The last group on my list of common grammar errors fall into a particular category called: My Pet Peeves. These are the things that make me cringe when I see them. The worst part is that I’m guilty of making these errors all the time! I always go back over anything I’ve written and look for these three things. 

  1. Who-That: To be fair, there is a lot of debate over usage for these two words. For the most part, “that” can replace “who” in most situations and not get you called out by overzealous grammar students. Still, here are the quick and dirty rules:
    • Who: This generally refers to a person and as mentioned above is the subject pronoun. Example: I didn’t see the girl who wore the coat. Now try reading the sentence with “that” replacing “who.” Example:  I didn’t see the girl that wore the red coat. Still makes sense, and isn’t technically wrong per se.
    • That: This always refers to things or objects. Example: Your coat isn’t like that red coat we saw at the store. (Note here that you can’t swap “that” and “who.”)
    • That: One more quick call out on using “that” before we move on. The word “that” is often a filler word. You don’t need it in most sentences. Do a document search for “that” and read your sentence without “that.” If it makes sense without “that,” then you can delete it.
  2. Less-Fewer: This is a case where we’ve misused something so much it sounds right to most of us. Still, there are distinctions between these two words. The most basic usage rule is:
    • Less: This is used for things that can’t be counted. Example: You can drink less beer.
    • Fewer: This is used for things that you can count. Example: You can buy fewer cans of beer.
  3. Em Dash-Ellipsis: Ok, this one is about the punctuation marks and not words. 
    • Em Dash: This is what you get when you type two dashes and keep typing. Like this: “type—type.” The em dash is used to show an interruption to the thought. There is some debate around formatting when using the em dash.

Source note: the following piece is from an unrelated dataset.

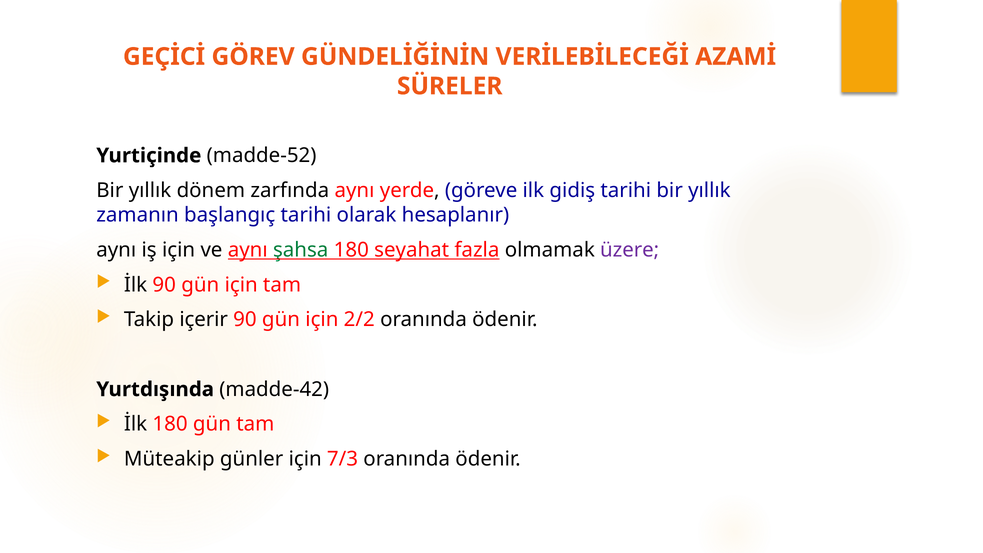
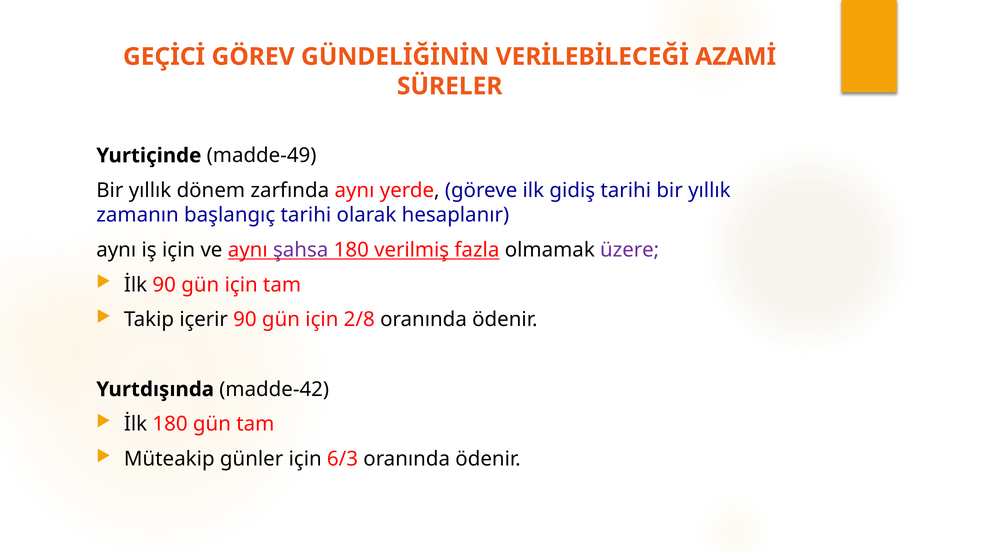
madde-52: madde-52 -> madde-49
şahsa colour: green -> purple
seyahat: seyahat -> verilmiş
2/2: 2/2 -> 2/8
7/3: 7/3 -> 6/3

Some say there should be a space before and after; some say the spaces are not needed. Personally, I skip the spaces. Example: Sara—remind me to tell you about her red coat—went to the concert with me.
    • Ellipsis: this is what you get when you type three periods together like this: “type…” Ellipsis is used to show a thought trails off, unfinished. This is also used to indicate that something has been left out in a quote. Example: Sara wore her red coat to…

The list of common grammar errors above can help you catch mistakes your spelling and grammar check may not find for you. Take the time to search your document for these words and punctuation marks to make sure you’ve used them correctly. Eliminating these common errors will make anything you write look and sound more professional.